-------- Dataset extract
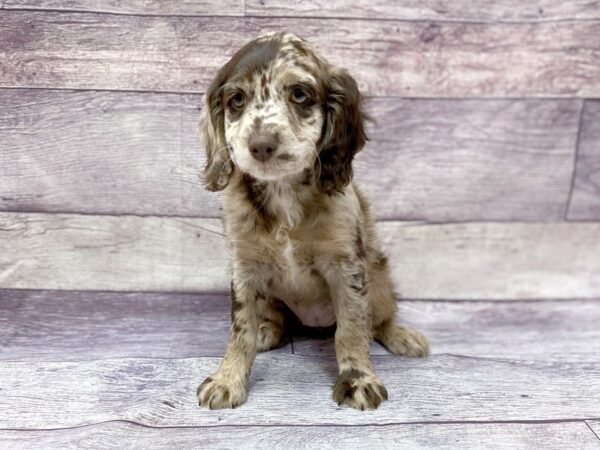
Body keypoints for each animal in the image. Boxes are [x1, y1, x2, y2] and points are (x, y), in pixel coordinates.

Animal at [199, 31, 428, 412]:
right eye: (237, 100)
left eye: (299, 94)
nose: (260, 145)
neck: (283, 192)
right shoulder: (245, 268)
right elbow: (240, 329)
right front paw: (227, 379)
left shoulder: (347, 267)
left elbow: (351, 328)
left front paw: (357, 380)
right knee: (276, 321)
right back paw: (267, 331)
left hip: (380, 285)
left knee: (378, 321)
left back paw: (401, 335)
----------------
* [Task objective]
What is needed here is an exact copy of all the entries, without the pictures.

* [Task result]
Body keypoints for each animal in the image. Boxes are [x1, y1, x2, y2] and points are (x, y), in pixel coordinates.

Animal at [199, 31, 428, 412]:
right eye: (237, 100)
left eye: (299, 94)
nose: (260, 145)
neck: (283, 192)
right shoulder: (245, 268)
right elbow: (240, 329)
right front paw: (227, 379)
left shoulder: (347, 267)
left elbow: (351, 328)
left front paw: (357, 380)
right knee: (276, 321)
right back paw: (267, 331)
left hip: (380, 285)
left knee: (378, 321)
left back paw: (401, 335)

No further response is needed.